Fibonacci numbers, sum of squares and divisibility
Solution 1:
Yes. This uses Vieta Jumping. Note first that your $\gcd(a,b) = 1,$ so that $ab| a^2 + b^2 + 1.$ Then $a^2 + b^2 + 1 = 3ab.$ Furthermore, the only Ground Solution, in the sense of Hurwitz 1907, is $(1,1).$ Every solution derives as a finite number of jumps from $1,1.$ That all solutions are Fibonacci numbers, two indices apart, may be proved by induction.

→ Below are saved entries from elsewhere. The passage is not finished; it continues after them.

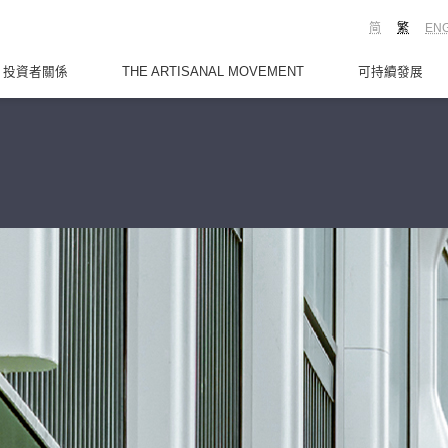
简
繁
EN
投資者關係
THE ARTISANAL MOVEMENT
可持續發展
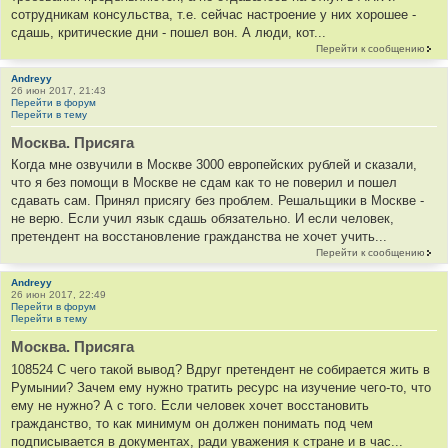
сотрудникам консульства, т.е. сейчас настроение у них хорошее -
сдашь, критические дни - пошел вон. А люди, кот...
Перейти к сообщению
Andreyy
26 июн 2017, 21:43
Перейти в форум
Перейти в тему
Москва. Присяга
Когда мне озвучили в Москве 3000 европейских рублей и сказали,
что я без помощи в Москве не сдам как то не поверил и пошел
сдавать сам. Принял присягу без проблем. Решальщики в Москве -
не верю. Если учил язык сдашь обязательно. И если человек,
претендент на восстановление гражданства не хочет учить...
Перейти к сообщению
Andreyy
26 июн 2017, 22:49
Перейти в форум
Перейти в тему
Москва. Присяга
108524 С чего такой вывод? Вдруг претендент не собирается жить в
Румынии? Зачем ему нужно тратить ресурс на изучение чего-то, что
ему не нужно? А с того. Если человек хочет восстановить
гражданство, то как минимум он должен понимать под чем
подписывается в документах, ради уважения к стране и в час...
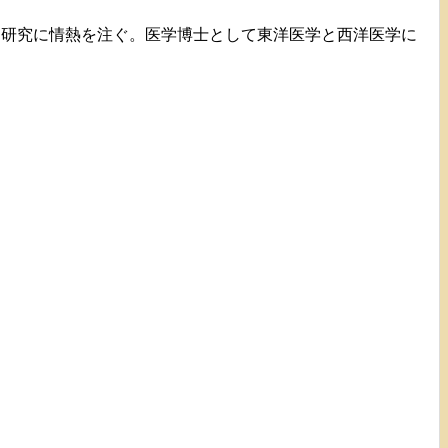
て研究に情熱を注ぐ。医学博士として東洋医学と西洋医学に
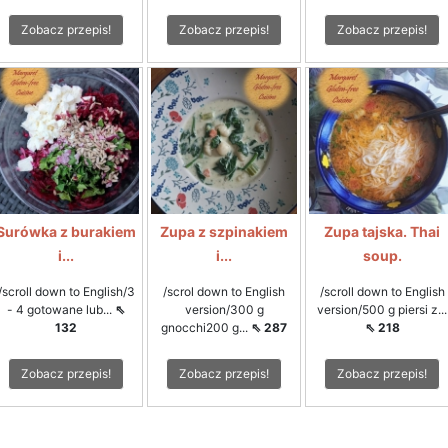
Zobacz przepis!
Zobacz przepis!
Zobacz przepis!
Surówka z burakiem
Zupa z szpinakiem
Zupa tajska. Thai
i...
i...
soup.
/scroll down to English/3
/scrol down to English
/scroll down to English
- 4 gotowane lub...
⇖
version/300 g
version/500 g piersi z...
132
gnocchi200 g...
⇖ 287
⇖ 218
Zobacz przepis!
Zobacz przepis!
Zobacz przepis!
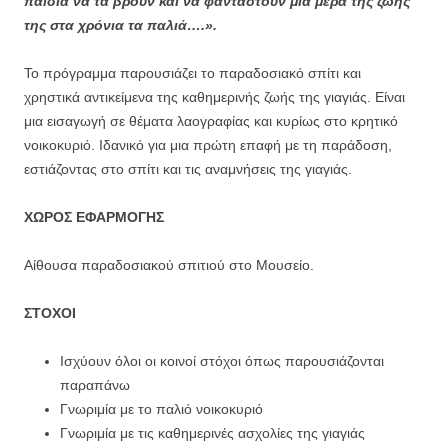
παιδιά να τα βρουν και να φανταστούν μια μέρα της ζωής
της στα χρόνια τα παλιά….».
Το πρόγραμμα παρουσιάζει το παραδοσιακό σπίτι και
χρηστικά αντικείμενα της καθημερινής ζωής της γιαγιάς. Είναι
μια εισαγωγή σε θέματα λαογραφίας και κυρίως στο κρητικό
νοικοκυριό. Ιδανικό για μια πρώτη επαφή με τη παράδοση,
εστιάζοντας στο σπίτι και τις αναμνήσεις της γιαγιάς.
ΧΩΡΟΣ ΕΦΑΡΜΟΓΗΣ
Αίθουσα παραδοσιακού σπιτιού στο Μουσείο.
ΣΤΟΧΟΙ
Ισχύουν όλοι οι κοινοί στόχοι όπως παρουσιάζονται
παραπάνω
Γνωριμία με το παλιό νοικοκυριό
Γνωριμία με τις καθημερινές ασχολίες της γιαγιάς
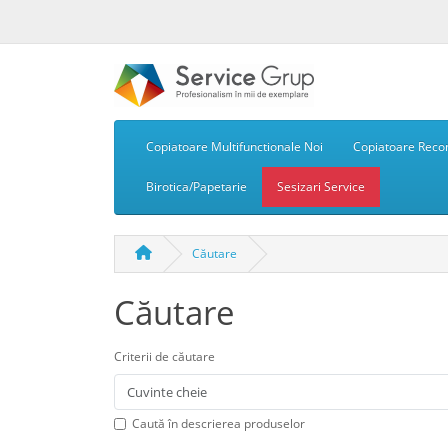
Copiatoare Multifunctionale Noi
Copiatoare Recon
Birotica/Papetarie
Sesizari Service
Căutare
Căutare
Criterii de căutare
Caută în descrierea produselor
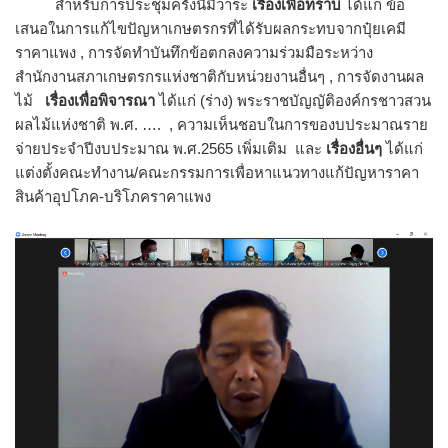
สำหรับการประชุมครั้งนี้มีวาระ
เรื่องเพื่อทราบ
ได้แก่ ข้อ
เสนอในการแก้ไขปัญหาเกษตรกรที่ได้รับผลกระทบจากปุ๋ยเคมี
ราคาแพง , การจัดทำบันทึกข้อตกลงความร่วมมือระหว่าง
สำนักงานสภาเกษตรกรแห่งชาติกับหน่วยงานอื่นๆ , การจัดงานผล
ไม้
เรื่องเพื่อพิจารณา
ได้แก่ (ร่าง) พระราชบัญญัติองค์กรชาวสวน
ผลไม้แห่งชาติ พ.ศ. …. , ความเห็นชอบในการของบประมาณราย
จ่ายประจำปีงบประมาณ พ.ศ.2565 เพิ่มเติม และ
เรื่องอื่นๆ
ได้แก่
แต่งตั้งคณะทำงาน/คณะกรรมการเพื่อหาแนวทางแก้ปัญหาราคา
สินค้าอุปโภค-บริโภคราคาแพง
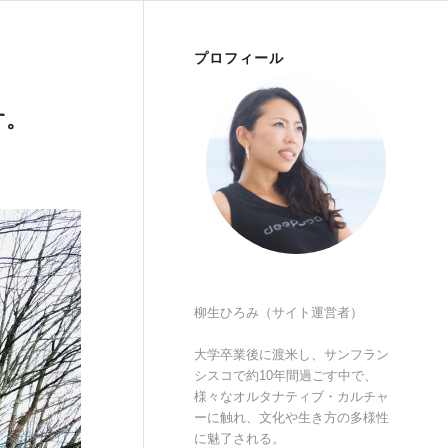
プロフィール
す。
柳生ひろみ（サイト運営者）
大学卒業後に渡米し、サンフラン
シスコで約10年間過ごす中で、
様々なオルタナティブ・カルチャ
ーに触れ、文化や生き方の多様性
に魅了される。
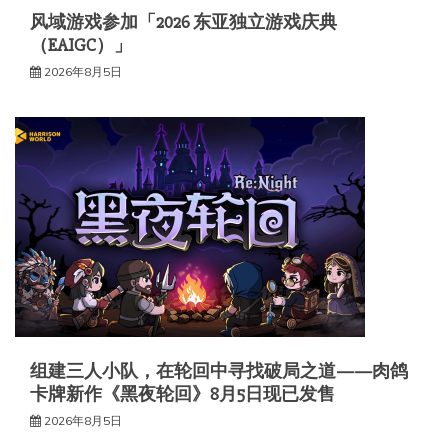
风域游戏参加「2026 东亚独立游戏庆典
（EAIGC）」
2026年8月5日
组建三人小队，在轮回中寻找破局之道——肉鸽
卡牌新作《黑夜轮回》8月5日现已发售
2026年8月5日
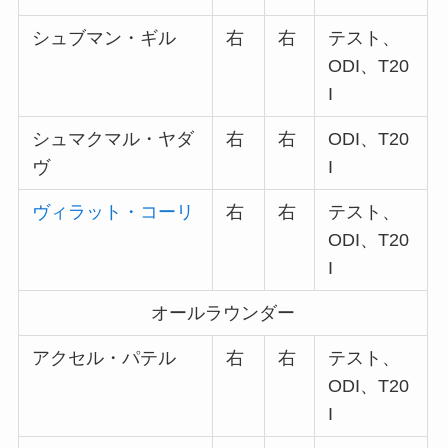
シュブマン・ギル
右
右
テスト、
ODI、T20
I
シュマクマル・ヤダ
右
右
ODI、T20
ヴ
I
ヴィラット・コーリ
右
右
テスト、
ODI、T20
I
オールラウンダー
アクセル・パテル
右
右
テスト、
ODI、T20
I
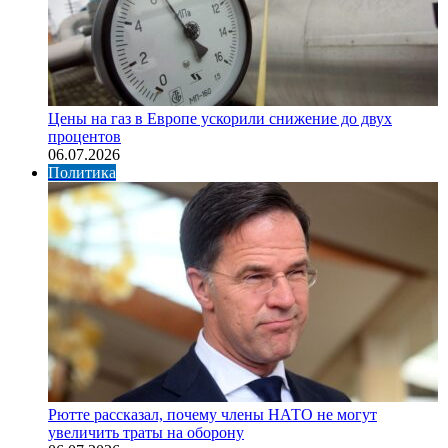
Цены на газ в Европе ускорили снижение до двух
процентов
06.07.2026
Политика
Рютте рассказал, почему члены НАТО не могут
увеличить траты на оборону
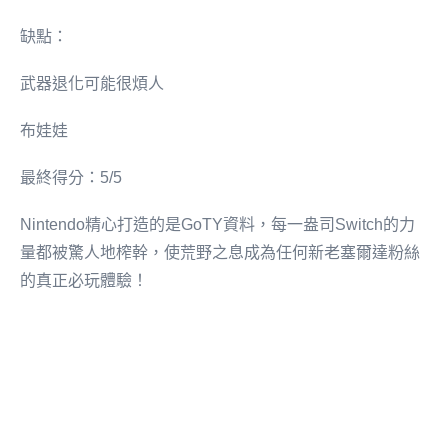
缺點：
武器退化可能很煩人
布娃娃
最終得分：5/5
Nintendo精心打造的是GoTY資料，每一盎司Switch的力
量都被驚人地榨幹，使荒野之息成為任何新老塞爾達粉絲
的真正必玩體驗！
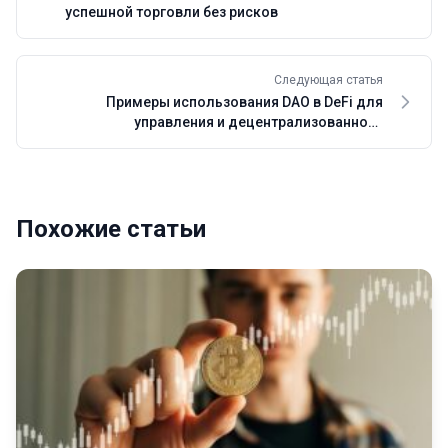
успешной торговли без рисков
Следующая статья
Примеры использования DAO в DeFi для
управления и децентрализованного
финансирования
Похожие статьи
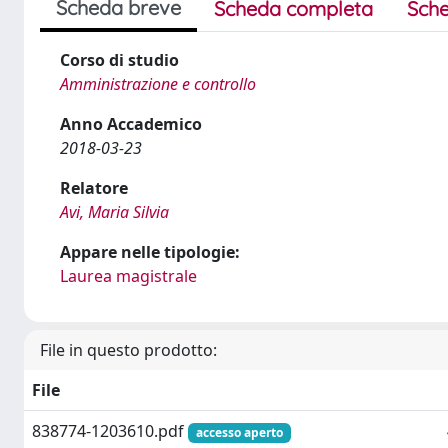
Scheda breve
Scheda completa
Sche
Corso di studio
Amministrazione e controllo
Anno Accademico
2018-03-23
Relatore
Avi, Maria Silvia
Appare nelle tipologie:
Laurea magistrale
File in questo prodotto:
File
838774-1203610.pdf
accesso aperto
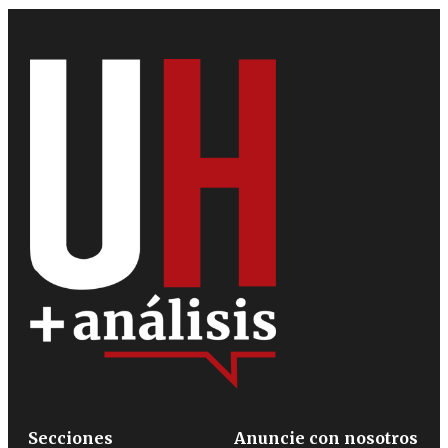
Secciones
Anuncie con nosotros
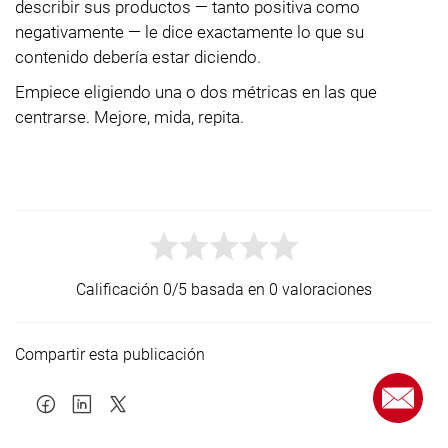
describir sus productos — tanto positiva como
negativamente — le dice exactamente lo que su
contenido debería estar diciendo.
Empiece eligiendo una o dos métricas en las que
centrarse. Mejore, mida, repita.
Calificación 0/5 basada en 0 valoraciones
Compartir esta publicación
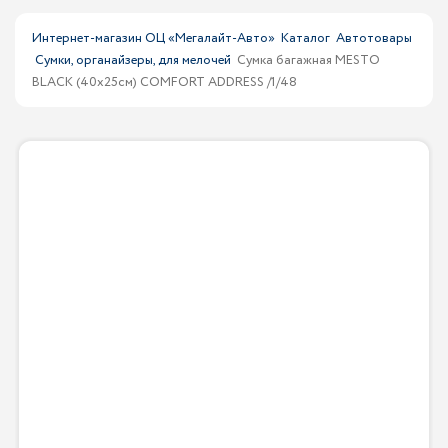
Интернет-магазин ОЦ «Мегалайт-Авто»
Каталог
Автотовары
Сумки, органайзеры, для мелочей
Сумка багажная MESTO
BLACK (40х25см) COMFORT ADDRESS /1/48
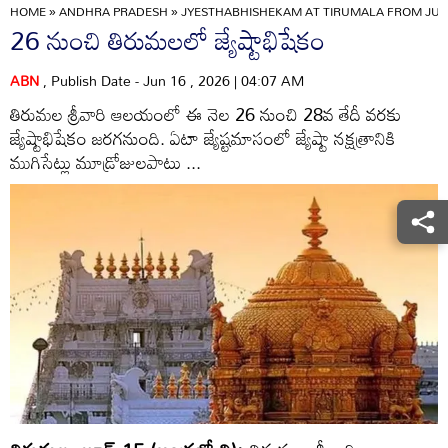
HOME
»
ANDHRA PRADESH
»
JYESTHABHISHEKAM AT TIRUMALA FROM JUN
26 నుంచి తిరుమలలో జ్యేష్టాభిషేకం
ABN
, Publish Date - Jun 16 , 2026 | 04:07 AM
తిరుమల శ్రీవారి ఆలయంలో ఈ నెల 26 నుంచి 28వ తేదీ వరకు
జ్యేష్టాభిషేకం జరగనుంది. ఏటా జ్యేష్టమాసంలో జ్యేష్టా నక్షత్రానికి
ముగిసేట్లు మూడ్రోజులపాటు ...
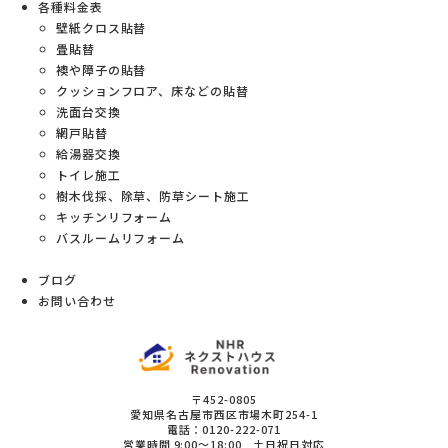
各種料金表
壁紙クロス貼替
畳貼替
襖や障子の貼替
クッションフロア、床などの貼替
洗面台交換
網戸貼替
給湯器交換
トイレ施工
樹木伐採、除草、防草シート施工
キッチンリフォーム
バスルームリフォーム
ブログ
お問い合わせ
〒452-0805
愛知県
名古屋市西区
市場木町254-1
電話：
0120-222-071
営業時間
9:00～18:00 土日祝日対応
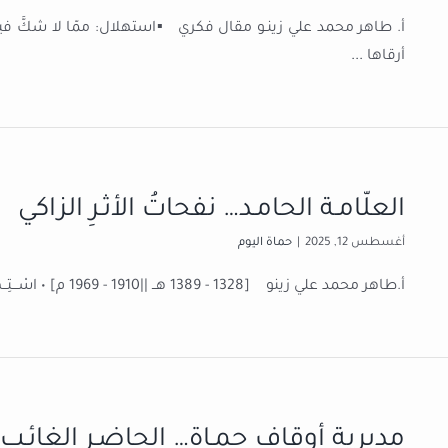
أ. طاهر محمد علي زينـو مقال فكري ▪️استهلال: ممّا لا شكَّ فيه 
أرقاها
...
العلّامـة الحامـد… نفحاتُ الأثـرِ الزاكي
أغسطس 12, 2025
|
حماة اليوم
أ.طاهر محمد علي زينو [1328 - 1389 هــ ||1910 - 1969 م] • اسْـــتِــهـــلال : ➖ العـلّامـةُ الحـامـد أجـلُّ و أسمـى من التعـريـف لذلك
مديرية أوقاف حمـاة… الحاضـر الغائـب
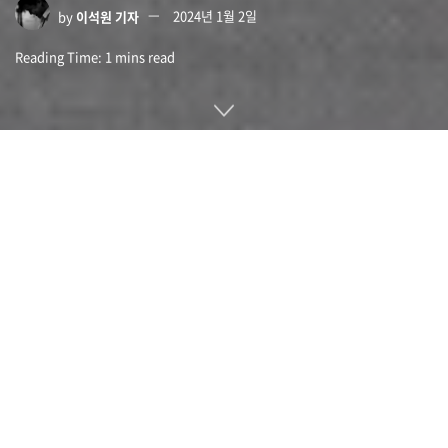
by
이석원 기자
2024년 1월 2일
Reading Time: 1 mins read
MIT 연구팀이 위에서 진동하는 캡슐로 포만감을 자극해 식사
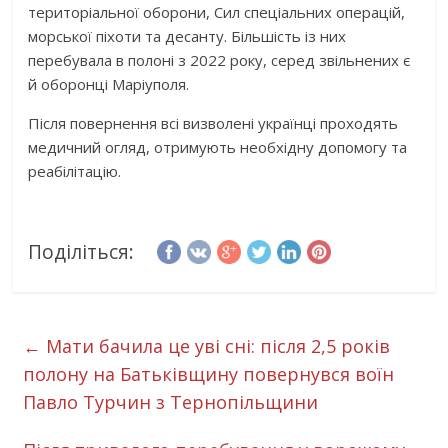
територіальної оборони, Сил спеціальних операцій,
морської піхоти та десанту. Більшість із них
перебувала в полоні з 2022 року, серед звільнених є
й оборонці Маріуполя.
Після повернення всі визволені українці проходять
медичний огляд, отримують необхідну допомогу та
реабілітацію.
Поділіться:
←
Мати бачила це уві сні: після 2,5 років
полону на Батьківщину повернувся воїн
Павло Турчин з Тернопільщини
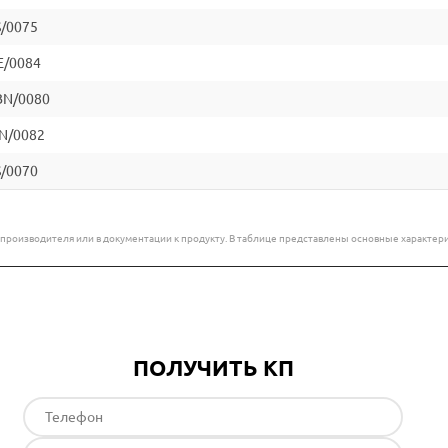
S/0075
E/0084
BN/0080
N/0082
S/0070
е производителя или в документации к продукту. В таблице представлены основные характ
ПОЛУЧИТЬ КП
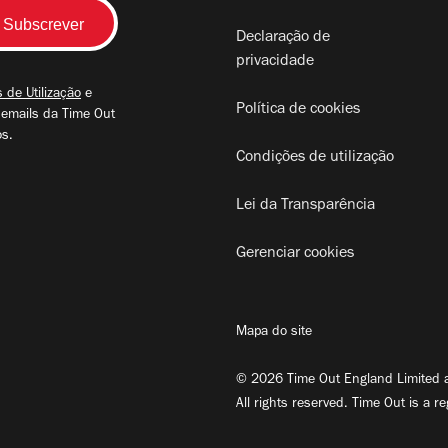
Declaração de
privacidade
 de Utilização
e
Política de cookies
 emails da Time Out
os.
Condições de utilização
Lei da Transparência
Gerenciar cookies
Mapa do site
© 2026 Time Out England Limited a
All rights reserved. Time Out is a r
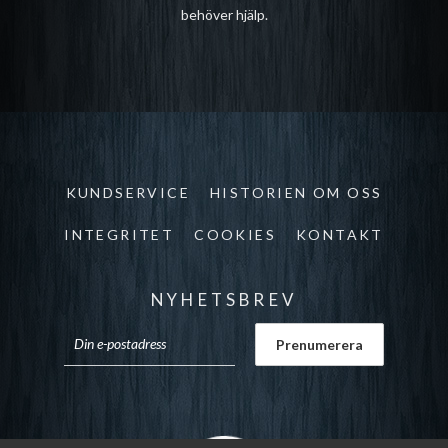
behöver hjälp.
KUNDSERVICE
HISTORIEN OM OSS
INTEGRITET
COOKIES
KONTAKT
NYHETSBREV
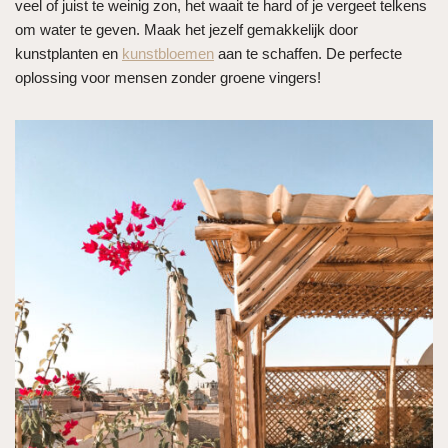
veel of juist te weinig zon, het waait te hard of je vergeet telkens
om water te geven. Maak het jezelf gemakkelijk door
kunstplanten en
kunstbloemen
aan te schaffen. De perfecte
oplossing voor mensen zonder groene vingers!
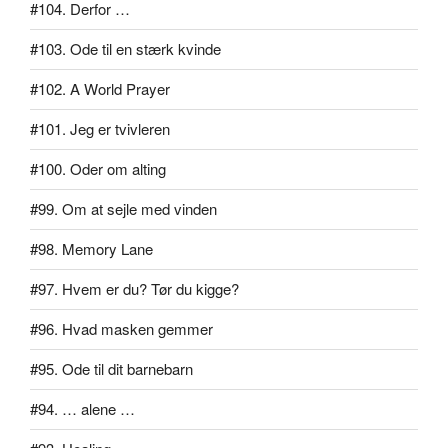
#104. Derfor …
#103. Ode til en stærk kvinde
#102. A World Prayer
#101. Jeg er tvivleren
#100. Oder om alting
#99. Om at sejle med vinden
#98. Memory Lane
#97. Hvem er du? Tør du kigge?
#96. Hvad masken gemmer
#95. Ode til dit barnebarn
#94. … alene …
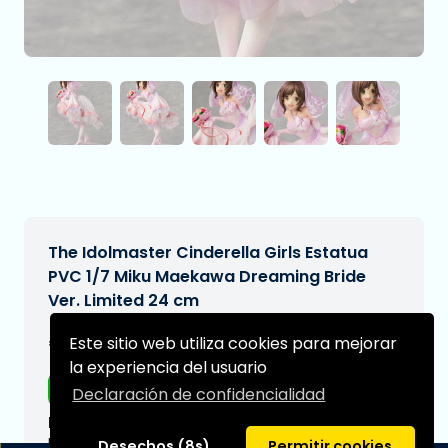
The Idolmaster Cinderella Girls Estatua
PVC 1/7 Miku Maekawa Dreaming Bride
Ver. Limited 24 cm
€254,97
Este sitio web utiliza cookies para mejorar
[Sujeto a cambios]
la experiencia del usuario
Envío gratis
Declaración de confidencialidad
Fecha de entrega prevista:
N/A
Desechos (8s)
Permitir cookies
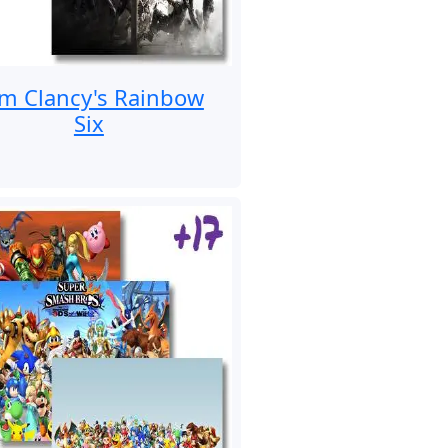
m Clancy's Rainbow
Six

My way of dealing with this is closer to Hurwitz, and consists in looking at the hyperbola branch $x^2 - kxy + y^2 = -1 \; \; \; $ ($x,y>0$) and the location of any GrundLosung, which lie between lines $ y = \frac{k}{2} x$ and $ y = \frac{2}{k} x,$ showing by inequalities that there are no such points when $k \geq 4.$ Indeed, the entire arc on which fundamental solutions lies within $0 \leq x \leq 2, 0 \leq y \leq 2. \; $ The endpoints are $(x_1, y_1)$ and $(y_1, x_1)$ with $x_1 = \frac{2}{\sqrt{k^2-4}}$ and $$ y_1 = \frac{k}{\sqrt{k^2 - 4}} = \sqrt{1 + \frac{4}{k-2}} - \frac{2}{\sqrt{k^2-4}}$$ which is between $1$ and $2 \; . \; \;$ Furthermore, the arc does not pass through $(1,1)$ when $k \geq 4.$